L'Art d'être hongrois (6): La langue hongroise
Pour la être hongrois, il faut la parler. Et vice-versa.
« S’il n’existait pas de belle langue hongroise, il faudrait que j’aboie comme un chien. »
Sagesse populaire hongroise, recueillie par l’auteur au cours d’une beuverie dont la géolocalisation s’est effacée.
On peut tourner assez longtemps autour de ce pot-là. Et certains ne s’en privent pas.
Mais bon, le fait est. Que, venant par ici, vous descendiez les pentes enneigées des Tatras, équipé – outre vos bâtons de marche et gourdes thermos – de rudiments de russe et/ou de polonais ; que vous remontiez vers nous les riantes vallées de la Valachie, parlant tout le roumain que votre italien vous permet de comprendre ; ou que, fort classiquement, vous descendiez la vallée du Danube à bord de votre panzer, avec un Niblungenlied et une anthologie de Hölderlin dans votre paquetage : l’entrée en Hongrie, c’est le moment où vous commencez à ne plus rien comprendre à rien.
Avant même l’intervention de prédateurs opportunistes comme la géographie, l’ethnographie ou la science politique, la Hongrie, comme réalité herméneutique provocatrice d’accidents routiers, s’impose à vous sous la forme de panneaux surchargés de polysyllabes ininterprétables : Hegyeshalom, Püspökladány, Berettyóújfalu.
S’attendant à une invasion des Allemands de l’OTAN, les Serbes auraient, à un moment de la dernière guerre, fait disparaître tous les panneaux de signalisation routière du pays.
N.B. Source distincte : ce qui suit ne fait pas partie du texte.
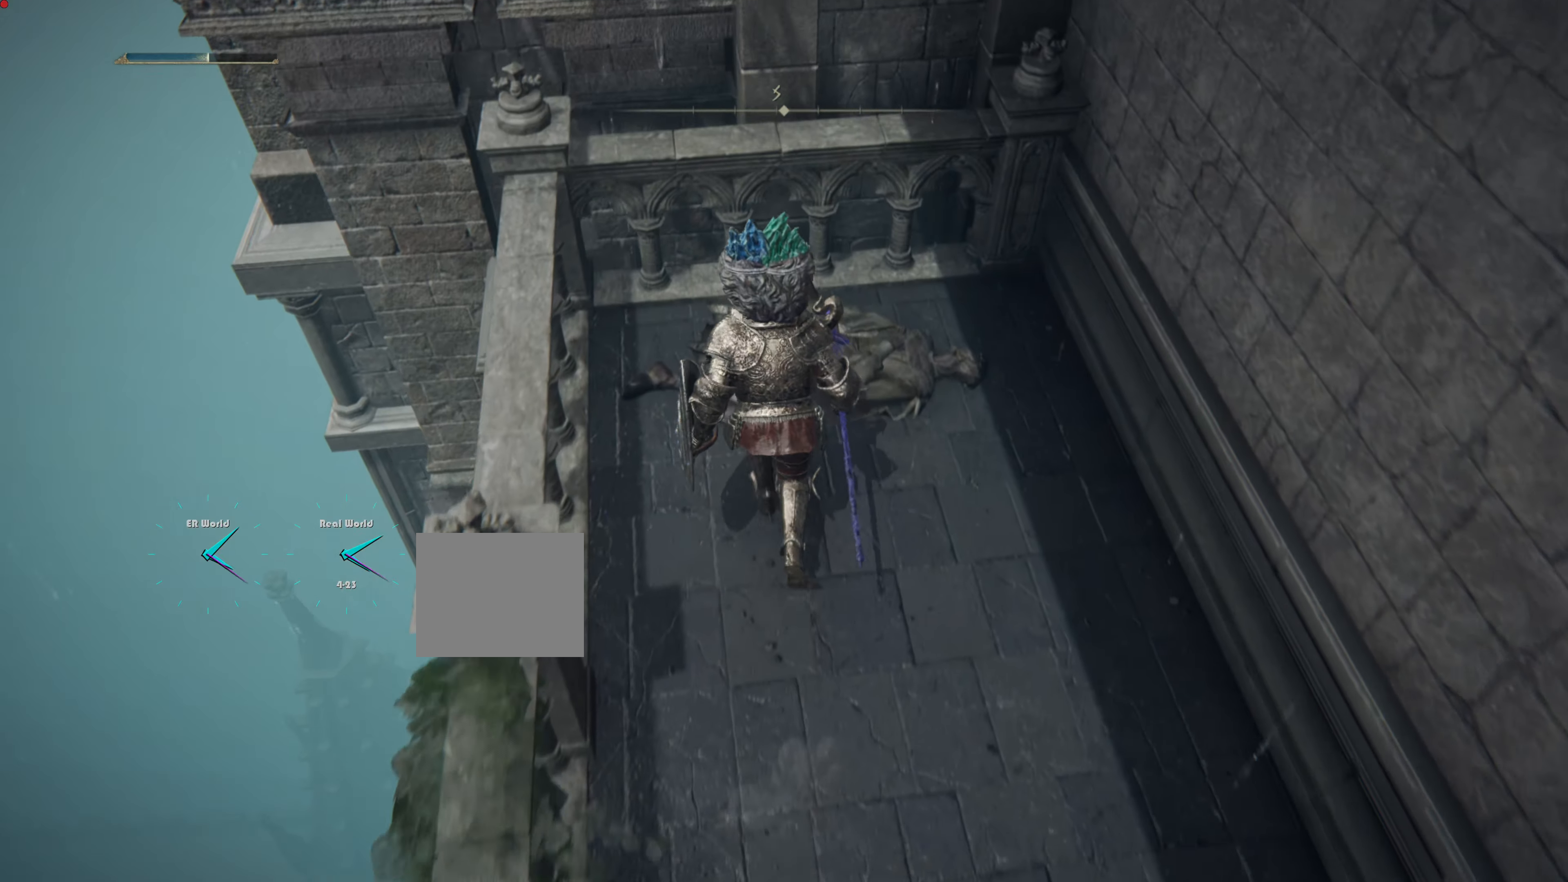
{"buttons": [], "left_stick": "up", "right_stick": "center", "events": [[384, "CIRCLE", "down"], [501, "CIRCLE", "up"]]}
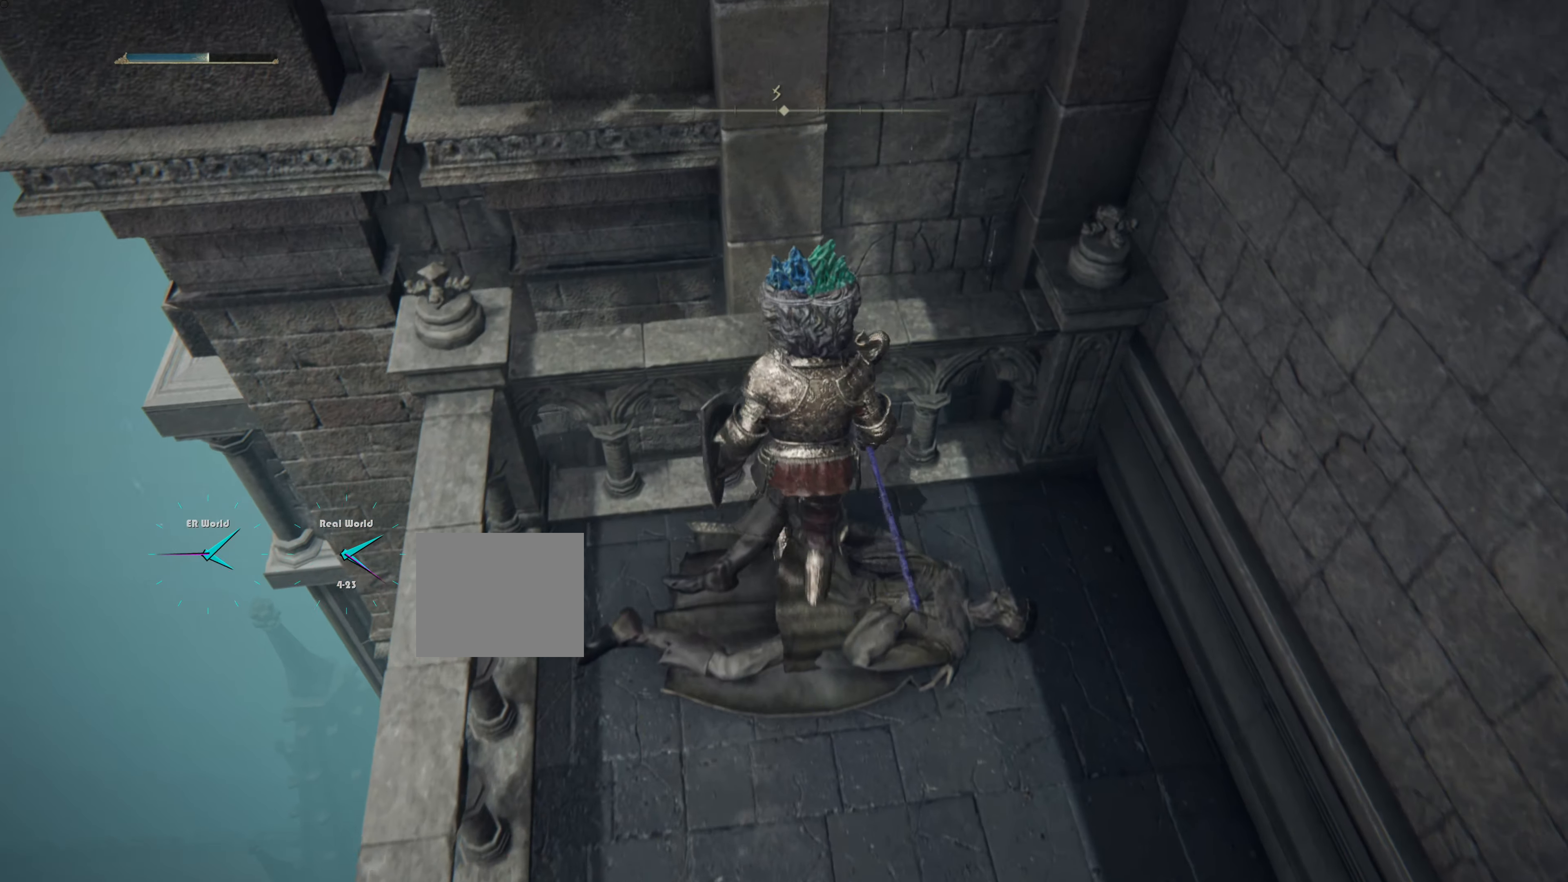
{"buttons": [], "left_stick": "up", "right_stick": "center", "events": [[100, "CIRCLE", "down"], [183, "CIRCLE", "up"]]}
Si des colonnes de blindés occidentaux avaient eu la mauvaise idée de venir consolider sur le terrain les acquis de la guerre de lâches que l’OTAN menait depuis le ciel à ce peuple héroïque – la géolocalisation, dans les années 1990, restant assez balbutiante –, elles se seraient vite retrouvées à tourner en rond dans la plaine de Serbie, dans la terreur du soir qui tombe et des partisans en embuscade.
C’est le genre de stratagèmes auxquels les Hongrois – à supposer qu’ils eussent jamais envisagé sérieusement de défendre l’indéfendable territoire de la Hongrie post-Trianon – n’auraient jamais eu besoin de recourir : la toponymie hongroise étant illisible pour les non-Hongrois, un panneau en hongrois conservé – de par les accidents que risquent de provoquer les tentatives de lecture au volant – gêne davantage l’ennemi qu’un panneau arraché.
Et là, instinctivement, on comprend tout de suite que personne n’aime tellement ces gens-là – et pourquoi. Et, du même coup, on subodore déjà que l’amour des autres peuples doit assez peu compter pour eux – intéressés qu’ils sont, tout au plus, par le constat faussement désolé de l’absence dudit amour, carburant idéal du moteur auto-compassionnel (dont le comburant est la passion de se plaindre).
Sur l’anatomie si particulière de cette langue de tarés, mon prédécesseur Sauvageot a dit le plus gros de ce qu’il convient de savoir, dans son Esquisse de la Langue Hongroise, à laquelle le lecteur sera donc renvoyé.